Les données en héritage
Pour le moment, vous pouvez nommer un légataire qui gérera nos affaires numériques après votre décès. Mais même si cette personne ferme la page Facebook, ou même si elle en fait une page commémorative, les données, elles, ne s’en vont nulle part.
On ne respecte pas tout à fait la volonté de quelqu’un qui voudrait que ses données soient effacées après son décès. On devrait pouvoir disposer de ce qu’on génère comme données, mais des contrats d’adhésion qui sont souvent moins que clairs nous enlèvent cette possibilité-là. Nadia Seraiocco
Tous n’ayant pas un passé aussi glorieux que celui de Mme Nearne, confier notre mot de passe à nos descendants – et donc leur donner la clé du coffre qui renferme tous nos secrets numériques – ne plaira pas à tout le monde.

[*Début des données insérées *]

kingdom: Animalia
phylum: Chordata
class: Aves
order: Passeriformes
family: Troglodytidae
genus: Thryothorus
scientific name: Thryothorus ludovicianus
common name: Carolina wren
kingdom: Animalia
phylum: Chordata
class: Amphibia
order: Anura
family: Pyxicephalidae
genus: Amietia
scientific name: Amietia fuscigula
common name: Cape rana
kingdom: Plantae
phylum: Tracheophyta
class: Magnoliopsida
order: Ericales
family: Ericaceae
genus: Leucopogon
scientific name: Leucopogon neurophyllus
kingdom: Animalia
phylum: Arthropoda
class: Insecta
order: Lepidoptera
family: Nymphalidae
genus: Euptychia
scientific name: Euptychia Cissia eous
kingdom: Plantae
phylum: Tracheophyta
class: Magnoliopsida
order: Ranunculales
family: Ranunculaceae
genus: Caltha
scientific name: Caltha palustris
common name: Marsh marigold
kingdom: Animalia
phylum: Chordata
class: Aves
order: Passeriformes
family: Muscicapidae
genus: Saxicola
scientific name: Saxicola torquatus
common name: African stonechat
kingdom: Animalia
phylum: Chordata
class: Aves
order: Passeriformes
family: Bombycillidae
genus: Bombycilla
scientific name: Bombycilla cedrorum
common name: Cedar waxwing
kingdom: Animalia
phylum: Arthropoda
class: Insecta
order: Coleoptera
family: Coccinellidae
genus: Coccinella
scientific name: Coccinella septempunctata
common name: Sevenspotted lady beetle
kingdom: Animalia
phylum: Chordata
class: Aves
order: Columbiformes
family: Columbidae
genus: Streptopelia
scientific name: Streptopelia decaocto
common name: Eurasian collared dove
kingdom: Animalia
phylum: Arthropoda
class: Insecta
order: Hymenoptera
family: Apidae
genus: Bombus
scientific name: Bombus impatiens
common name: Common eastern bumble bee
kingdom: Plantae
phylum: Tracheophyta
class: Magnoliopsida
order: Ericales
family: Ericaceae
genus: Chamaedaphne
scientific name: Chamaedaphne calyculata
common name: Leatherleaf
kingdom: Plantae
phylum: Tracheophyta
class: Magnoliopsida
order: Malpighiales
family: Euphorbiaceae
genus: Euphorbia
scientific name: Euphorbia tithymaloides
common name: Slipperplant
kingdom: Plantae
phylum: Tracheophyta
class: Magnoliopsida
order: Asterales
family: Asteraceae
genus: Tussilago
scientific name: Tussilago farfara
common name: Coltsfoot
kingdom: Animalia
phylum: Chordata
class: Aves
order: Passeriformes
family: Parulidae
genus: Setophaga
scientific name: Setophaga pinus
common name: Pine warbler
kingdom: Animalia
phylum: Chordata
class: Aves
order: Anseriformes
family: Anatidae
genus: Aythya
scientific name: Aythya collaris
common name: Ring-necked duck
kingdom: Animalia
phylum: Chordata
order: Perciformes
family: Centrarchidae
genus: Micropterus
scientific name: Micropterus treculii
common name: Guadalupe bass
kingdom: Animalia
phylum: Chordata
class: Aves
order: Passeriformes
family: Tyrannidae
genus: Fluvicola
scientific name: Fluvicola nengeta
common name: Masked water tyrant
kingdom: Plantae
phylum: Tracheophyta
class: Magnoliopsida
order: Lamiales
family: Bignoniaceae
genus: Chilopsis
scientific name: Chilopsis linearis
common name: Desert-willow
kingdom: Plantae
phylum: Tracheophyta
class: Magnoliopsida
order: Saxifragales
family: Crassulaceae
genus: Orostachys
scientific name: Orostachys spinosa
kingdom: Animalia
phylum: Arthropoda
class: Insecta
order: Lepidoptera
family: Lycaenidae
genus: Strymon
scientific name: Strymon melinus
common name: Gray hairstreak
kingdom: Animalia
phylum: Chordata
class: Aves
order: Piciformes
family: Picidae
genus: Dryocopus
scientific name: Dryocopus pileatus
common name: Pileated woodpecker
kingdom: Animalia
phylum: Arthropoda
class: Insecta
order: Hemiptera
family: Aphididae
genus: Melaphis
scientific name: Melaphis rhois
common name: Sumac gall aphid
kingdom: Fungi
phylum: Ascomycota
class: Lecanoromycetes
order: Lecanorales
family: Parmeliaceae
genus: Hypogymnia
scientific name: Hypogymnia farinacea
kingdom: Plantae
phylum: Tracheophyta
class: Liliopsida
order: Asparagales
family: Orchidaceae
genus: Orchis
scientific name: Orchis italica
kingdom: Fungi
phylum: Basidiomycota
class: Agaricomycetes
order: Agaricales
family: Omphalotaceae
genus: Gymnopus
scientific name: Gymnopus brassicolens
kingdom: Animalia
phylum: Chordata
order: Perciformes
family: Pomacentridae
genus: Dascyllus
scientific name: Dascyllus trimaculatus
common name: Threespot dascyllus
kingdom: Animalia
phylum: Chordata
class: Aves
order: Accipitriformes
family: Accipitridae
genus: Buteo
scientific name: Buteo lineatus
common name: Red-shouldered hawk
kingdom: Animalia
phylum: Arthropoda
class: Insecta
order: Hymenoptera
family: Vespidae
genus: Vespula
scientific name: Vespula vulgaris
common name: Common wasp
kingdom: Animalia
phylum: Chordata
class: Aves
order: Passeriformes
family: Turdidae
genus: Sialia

La réalité ressemblera davantage à ceci : la plupart des gens auront mis en ligne, pendant leur vie, des trucs qu’ils ne souhaiteront pas être présentés à froid à leur famille après leur décès, sans contexte. S’ils décident d’en parler avant leur mort, tant mieux; sinon, ils l’emporteront dans leur tombe.
« C’est un enjeu de voir comment la famille et les amis proches vont gérer cet héritage numérique d’un point de vue éthique, dit Katharina Niemeyer. Qu’est-ce qu’on veut divulguer ou pas? Qu’est-ce qu’on partage ou pas avec nos proches? Qu’est-ce qu’on garde pour soi? Il n’y a pas de recette miracle, mais un jour, en famille, il faut en parler, noter les mots de passe, mentionner comment [l’héritage numérique] doit être géré. »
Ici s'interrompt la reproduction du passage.